Hi Community! How does DataHub support the concep...
# advice-data-governance
r
Hi Community! How does DataHub support the concept of governance Status? (Draft / Published). Ideally we would like owners to be able to curate assets they manage before publishing them to all users. Assets still in draft mode should not be visible to everyone.
đź§  1
đź‘€ 1
I think I may have found the feature request that correspond to this: https://feature-requests.datahubproject.io/p/enhance-asset-life-cycle-management Surprised it hasn’t received more 👍. Curious to hear how others manage to workaround this issue.
m
How would the workflow to mark a dataset as draft be? The metadata ingestion aims to be fully automated, i.e. if a dataset is available it will be ingested to datahub as part of the auto discovery. One way i can think of is to have a different environment for your datasets and these datasets metadata can be ingested to DEV environment in datahub and you can use ACL to limit access to the environment (not sure if it is implemented yet).
r
The way I see it (and seen in other products) is that all datasets are marked as draft upon ingestion, as default. Publication is an active part of the governance process.
m
What will you do if there is a change in the schema? The dataset go back to draft? And why is it a draft if it is already in a production environment?
There's no such functionality like you mentioned. But there is work around, you can ingest everything to a default Domain i.e. draft domain, have right ACL on that domain. The data steward then can move the dataset to its correct domain and visible to the rest of the org
I personally don't like this, metadata should be visible for people to discover. Most of the time, It does not contain sensitive information to be restricted like that...
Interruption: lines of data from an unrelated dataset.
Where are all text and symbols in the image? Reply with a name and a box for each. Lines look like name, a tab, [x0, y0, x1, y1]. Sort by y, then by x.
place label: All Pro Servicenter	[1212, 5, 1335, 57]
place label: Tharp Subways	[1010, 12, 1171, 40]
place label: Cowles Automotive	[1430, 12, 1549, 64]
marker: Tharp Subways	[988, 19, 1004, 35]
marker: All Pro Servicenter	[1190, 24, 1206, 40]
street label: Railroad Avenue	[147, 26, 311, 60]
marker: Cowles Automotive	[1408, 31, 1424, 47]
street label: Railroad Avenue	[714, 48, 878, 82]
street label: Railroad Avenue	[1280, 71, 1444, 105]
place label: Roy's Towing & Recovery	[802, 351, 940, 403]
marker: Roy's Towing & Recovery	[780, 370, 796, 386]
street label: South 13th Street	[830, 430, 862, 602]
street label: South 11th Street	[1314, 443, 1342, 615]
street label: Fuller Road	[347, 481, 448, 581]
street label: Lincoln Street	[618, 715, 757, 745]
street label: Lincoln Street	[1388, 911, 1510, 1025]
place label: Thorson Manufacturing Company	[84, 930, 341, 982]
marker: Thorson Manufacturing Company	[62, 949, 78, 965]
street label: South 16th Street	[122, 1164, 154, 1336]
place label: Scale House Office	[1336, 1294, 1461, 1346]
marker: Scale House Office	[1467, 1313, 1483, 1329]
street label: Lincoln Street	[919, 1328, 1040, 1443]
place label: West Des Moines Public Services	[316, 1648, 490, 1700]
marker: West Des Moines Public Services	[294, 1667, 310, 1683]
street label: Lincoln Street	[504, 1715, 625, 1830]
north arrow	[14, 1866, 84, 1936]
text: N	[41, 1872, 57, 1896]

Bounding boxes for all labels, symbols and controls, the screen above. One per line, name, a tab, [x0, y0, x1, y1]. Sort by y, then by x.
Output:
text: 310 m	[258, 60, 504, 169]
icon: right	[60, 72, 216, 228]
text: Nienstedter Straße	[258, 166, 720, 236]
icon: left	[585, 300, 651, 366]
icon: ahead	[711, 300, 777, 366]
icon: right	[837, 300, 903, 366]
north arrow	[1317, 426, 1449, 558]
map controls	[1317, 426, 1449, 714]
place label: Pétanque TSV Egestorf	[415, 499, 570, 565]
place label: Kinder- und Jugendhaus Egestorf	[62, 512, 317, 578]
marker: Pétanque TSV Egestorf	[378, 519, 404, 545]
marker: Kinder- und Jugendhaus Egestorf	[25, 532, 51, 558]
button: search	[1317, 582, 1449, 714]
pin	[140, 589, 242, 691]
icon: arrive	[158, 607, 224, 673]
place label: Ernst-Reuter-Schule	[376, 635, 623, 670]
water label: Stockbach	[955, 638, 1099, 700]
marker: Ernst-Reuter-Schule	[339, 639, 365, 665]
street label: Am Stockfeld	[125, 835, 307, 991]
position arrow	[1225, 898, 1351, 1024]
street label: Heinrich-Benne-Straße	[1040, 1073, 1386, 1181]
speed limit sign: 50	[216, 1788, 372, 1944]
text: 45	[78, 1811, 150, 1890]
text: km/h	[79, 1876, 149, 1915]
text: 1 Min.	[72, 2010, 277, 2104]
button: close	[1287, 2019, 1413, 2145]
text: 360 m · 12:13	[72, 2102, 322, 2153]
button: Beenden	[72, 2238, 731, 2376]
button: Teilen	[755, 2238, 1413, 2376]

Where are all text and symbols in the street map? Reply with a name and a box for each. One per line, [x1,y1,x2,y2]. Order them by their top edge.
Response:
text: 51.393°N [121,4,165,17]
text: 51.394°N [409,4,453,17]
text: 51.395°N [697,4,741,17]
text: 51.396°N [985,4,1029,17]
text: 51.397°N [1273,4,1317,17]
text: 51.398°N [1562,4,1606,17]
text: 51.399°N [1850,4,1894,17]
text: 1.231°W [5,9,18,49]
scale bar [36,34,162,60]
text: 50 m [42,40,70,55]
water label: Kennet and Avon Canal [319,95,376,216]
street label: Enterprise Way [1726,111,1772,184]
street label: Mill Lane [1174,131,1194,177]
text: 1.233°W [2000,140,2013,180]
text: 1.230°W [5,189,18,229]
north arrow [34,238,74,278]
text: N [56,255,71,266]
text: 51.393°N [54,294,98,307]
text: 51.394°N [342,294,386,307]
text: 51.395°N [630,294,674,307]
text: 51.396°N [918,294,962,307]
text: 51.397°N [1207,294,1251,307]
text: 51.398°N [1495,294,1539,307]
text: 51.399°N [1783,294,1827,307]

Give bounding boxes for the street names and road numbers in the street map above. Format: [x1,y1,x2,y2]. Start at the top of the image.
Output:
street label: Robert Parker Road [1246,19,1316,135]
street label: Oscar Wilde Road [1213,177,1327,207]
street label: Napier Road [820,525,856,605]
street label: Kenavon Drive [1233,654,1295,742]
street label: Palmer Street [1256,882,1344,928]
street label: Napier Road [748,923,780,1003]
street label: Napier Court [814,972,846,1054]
The More restrictions we apply to metadata, the less it is discoverable for data users. And it causes more workload to data stewards. What you should aim for is to have right metadata on all dataset. And datahub has some tools to flag missing metadata on datasets
r
This was also our thinking initially but the feedback we’ve got is that exposing assets that aren’t documented or coming from “internal” schemas (e.g. staging models) creates more confusion and isn’t delivering a great user experience. Owners would rather expose what should be shared and has been properly documented.
a
Will make a note to address this feature request!
m
We’ve found that DataHub’s Views are a good way to limit the noise from the ungoverned data assets, so you can search and browse curated data assets by default.
How do you get governed assets into the View? In Acryl aka Managed DataHub, you can use the Metadata Tests automation to auto-tier data assets based on your definition of good. In oss, you could achieve something similar as long as you have rules / tagging systems that enable you to mark data assets a certain way.